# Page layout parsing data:
════════════════
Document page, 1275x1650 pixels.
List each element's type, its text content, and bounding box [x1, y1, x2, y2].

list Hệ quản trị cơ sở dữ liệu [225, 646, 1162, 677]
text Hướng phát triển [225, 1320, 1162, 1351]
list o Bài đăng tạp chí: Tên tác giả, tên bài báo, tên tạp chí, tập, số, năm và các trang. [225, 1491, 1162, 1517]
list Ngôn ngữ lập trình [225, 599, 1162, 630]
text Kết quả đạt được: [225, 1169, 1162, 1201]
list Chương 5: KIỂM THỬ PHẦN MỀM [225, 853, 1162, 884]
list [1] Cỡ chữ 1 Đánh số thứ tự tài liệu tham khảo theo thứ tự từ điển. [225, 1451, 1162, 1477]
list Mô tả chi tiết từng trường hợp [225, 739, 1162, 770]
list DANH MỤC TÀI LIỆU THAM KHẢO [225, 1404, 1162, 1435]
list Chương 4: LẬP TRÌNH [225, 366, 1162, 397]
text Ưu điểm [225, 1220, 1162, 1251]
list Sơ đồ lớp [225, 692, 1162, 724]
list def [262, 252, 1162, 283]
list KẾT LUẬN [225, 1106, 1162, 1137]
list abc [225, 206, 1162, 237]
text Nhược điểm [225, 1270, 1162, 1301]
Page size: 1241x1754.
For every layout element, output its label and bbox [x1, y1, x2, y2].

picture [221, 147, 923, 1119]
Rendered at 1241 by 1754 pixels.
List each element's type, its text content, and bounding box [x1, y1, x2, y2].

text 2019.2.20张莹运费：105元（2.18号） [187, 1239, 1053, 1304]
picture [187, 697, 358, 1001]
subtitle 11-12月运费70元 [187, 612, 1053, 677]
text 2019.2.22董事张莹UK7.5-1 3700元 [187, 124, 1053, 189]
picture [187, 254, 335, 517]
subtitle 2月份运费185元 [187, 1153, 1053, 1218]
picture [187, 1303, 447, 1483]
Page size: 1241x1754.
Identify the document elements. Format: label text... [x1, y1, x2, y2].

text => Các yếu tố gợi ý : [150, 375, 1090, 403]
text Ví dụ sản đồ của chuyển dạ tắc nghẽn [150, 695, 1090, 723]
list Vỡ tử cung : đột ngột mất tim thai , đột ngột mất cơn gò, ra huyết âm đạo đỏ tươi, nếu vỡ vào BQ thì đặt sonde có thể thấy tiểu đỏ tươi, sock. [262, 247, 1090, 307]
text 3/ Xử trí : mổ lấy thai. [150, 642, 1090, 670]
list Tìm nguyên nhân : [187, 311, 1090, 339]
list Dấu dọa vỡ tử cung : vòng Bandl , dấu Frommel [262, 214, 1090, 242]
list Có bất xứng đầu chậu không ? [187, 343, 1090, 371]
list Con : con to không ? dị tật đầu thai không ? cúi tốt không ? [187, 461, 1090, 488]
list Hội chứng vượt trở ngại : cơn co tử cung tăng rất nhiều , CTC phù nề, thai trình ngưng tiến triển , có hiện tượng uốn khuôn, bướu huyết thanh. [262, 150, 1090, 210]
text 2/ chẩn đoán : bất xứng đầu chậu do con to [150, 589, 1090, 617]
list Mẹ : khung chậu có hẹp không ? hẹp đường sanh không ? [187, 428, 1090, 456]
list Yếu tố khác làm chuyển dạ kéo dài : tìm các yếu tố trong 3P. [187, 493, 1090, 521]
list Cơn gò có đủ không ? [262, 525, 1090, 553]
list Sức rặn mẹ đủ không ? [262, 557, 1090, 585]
════════════════
# Description of the task:
From the data above, count the lines that contain "pixels" and write only that count.

# Task output:
2